A senior Boeing executive told The Seattle Times in October that Commercial Airplanes CEO Stan Deal is leaning toward effectively ditching the concept of having a headquarters at all: Deal wants himself and his leadership team to be mobile and to work closer to the airplane assembly lines instead of in an isolated corporate tower.
Deal wants to be “moving around, not planting a flag. Being able to move from site to site freely without being anchored down anywhere,” the senior executive said then.
That’s already happening, said the second employee this week.
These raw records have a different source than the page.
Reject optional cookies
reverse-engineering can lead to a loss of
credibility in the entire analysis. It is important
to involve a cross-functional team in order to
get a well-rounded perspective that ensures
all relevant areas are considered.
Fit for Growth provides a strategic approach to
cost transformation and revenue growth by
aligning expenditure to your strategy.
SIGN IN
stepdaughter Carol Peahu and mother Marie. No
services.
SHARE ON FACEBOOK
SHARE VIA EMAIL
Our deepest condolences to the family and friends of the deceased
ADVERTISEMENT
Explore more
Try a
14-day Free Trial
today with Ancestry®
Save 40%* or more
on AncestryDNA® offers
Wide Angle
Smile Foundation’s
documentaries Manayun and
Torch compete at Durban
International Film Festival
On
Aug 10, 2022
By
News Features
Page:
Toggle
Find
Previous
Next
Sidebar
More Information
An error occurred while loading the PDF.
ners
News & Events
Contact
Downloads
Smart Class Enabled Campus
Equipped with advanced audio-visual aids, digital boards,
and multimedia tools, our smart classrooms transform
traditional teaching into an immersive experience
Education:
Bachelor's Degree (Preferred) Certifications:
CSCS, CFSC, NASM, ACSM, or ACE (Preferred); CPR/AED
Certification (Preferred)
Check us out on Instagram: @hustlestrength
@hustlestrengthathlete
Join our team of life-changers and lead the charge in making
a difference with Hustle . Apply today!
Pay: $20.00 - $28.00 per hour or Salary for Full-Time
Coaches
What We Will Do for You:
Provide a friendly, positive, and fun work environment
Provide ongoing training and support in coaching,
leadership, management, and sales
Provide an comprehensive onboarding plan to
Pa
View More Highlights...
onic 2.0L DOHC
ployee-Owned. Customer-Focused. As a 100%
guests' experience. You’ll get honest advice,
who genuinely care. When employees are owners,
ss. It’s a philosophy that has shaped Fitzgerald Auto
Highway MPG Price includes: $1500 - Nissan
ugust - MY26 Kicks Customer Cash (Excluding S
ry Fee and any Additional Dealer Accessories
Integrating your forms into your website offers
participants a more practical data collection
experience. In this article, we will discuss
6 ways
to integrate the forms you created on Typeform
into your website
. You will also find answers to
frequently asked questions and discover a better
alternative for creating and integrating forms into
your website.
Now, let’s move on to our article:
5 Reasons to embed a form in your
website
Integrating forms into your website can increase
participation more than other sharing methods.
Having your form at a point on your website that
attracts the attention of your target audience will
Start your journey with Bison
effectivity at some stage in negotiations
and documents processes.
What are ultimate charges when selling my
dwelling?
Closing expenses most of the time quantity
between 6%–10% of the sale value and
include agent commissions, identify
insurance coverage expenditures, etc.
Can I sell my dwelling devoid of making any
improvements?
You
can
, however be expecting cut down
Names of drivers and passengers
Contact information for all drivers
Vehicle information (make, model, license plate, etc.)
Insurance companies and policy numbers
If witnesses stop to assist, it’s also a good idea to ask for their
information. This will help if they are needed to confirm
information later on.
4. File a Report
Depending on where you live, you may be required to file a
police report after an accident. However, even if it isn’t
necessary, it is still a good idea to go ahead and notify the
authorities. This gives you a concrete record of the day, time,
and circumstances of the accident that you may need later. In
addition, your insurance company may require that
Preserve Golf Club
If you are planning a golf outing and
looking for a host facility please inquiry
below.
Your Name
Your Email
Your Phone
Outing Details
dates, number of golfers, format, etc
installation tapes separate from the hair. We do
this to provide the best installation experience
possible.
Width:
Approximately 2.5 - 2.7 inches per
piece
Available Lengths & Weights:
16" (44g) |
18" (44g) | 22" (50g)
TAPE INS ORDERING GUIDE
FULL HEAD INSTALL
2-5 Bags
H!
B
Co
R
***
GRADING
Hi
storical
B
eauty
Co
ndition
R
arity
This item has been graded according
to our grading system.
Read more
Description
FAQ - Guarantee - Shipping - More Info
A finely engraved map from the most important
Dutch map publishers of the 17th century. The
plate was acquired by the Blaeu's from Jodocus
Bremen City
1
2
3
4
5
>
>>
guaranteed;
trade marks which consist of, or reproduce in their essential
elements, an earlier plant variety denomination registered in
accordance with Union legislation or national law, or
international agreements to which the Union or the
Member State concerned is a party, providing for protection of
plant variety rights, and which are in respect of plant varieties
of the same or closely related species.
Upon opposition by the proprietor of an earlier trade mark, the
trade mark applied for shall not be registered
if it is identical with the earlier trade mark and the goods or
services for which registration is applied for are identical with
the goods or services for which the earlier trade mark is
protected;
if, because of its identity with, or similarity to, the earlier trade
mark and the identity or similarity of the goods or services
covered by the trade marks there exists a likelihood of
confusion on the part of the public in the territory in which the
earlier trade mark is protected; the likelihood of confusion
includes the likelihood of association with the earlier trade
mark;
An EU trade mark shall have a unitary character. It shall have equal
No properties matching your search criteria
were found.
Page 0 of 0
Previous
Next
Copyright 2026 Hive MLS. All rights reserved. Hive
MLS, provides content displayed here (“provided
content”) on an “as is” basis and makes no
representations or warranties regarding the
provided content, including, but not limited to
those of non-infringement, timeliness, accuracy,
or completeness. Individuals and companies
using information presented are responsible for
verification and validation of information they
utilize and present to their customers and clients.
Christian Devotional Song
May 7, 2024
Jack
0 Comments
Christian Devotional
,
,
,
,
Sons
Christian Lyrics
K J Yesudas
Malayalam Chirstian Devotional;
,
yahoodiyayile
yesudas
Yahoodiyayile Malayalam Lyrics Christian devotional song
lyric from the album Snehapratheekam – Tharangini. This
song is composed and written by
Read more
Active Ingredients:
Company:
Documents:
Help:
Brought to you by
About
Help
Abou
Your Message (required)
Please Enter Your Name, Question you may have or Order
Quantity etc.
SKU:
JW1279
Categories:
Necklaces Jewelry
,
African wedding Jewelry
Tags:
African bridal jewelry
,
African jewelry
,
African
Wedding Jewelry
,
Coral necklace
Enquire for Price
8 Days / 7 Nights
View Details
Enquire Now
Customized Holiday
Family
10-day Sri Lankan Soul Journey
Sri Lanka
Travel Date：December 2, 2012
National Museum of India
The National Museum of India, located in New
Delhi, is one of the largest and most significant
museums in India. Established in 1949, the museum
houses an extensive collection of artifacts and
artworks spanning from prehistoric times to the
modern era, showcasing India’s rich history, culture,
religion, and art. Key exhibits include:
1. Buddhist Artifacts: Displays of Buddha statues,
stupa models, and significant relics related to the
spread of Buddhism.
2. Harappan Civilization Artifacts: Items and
Although some of the leading executives still have desks at Longacres, Deal has relocated to another office and plans to move around between offices in Everett, Renton and Seattle depending on the day’s business.
He also plans to travel at least once a month, as he was already doing, to Boeing’s East Coast commercial airplane site in North Charleston, South Carolina.
Boeing declined to comment on the clearing out of the Longacre offices, which was first reported Wednesday by the Puget Sound Business Journal.
In a statement, Boeing reiterated that it is still weighing a possible sale of the campus, while adding that, whatever the final decision, “Boeing Commercial Airplanes leadership will remain in the Puget Sound region.”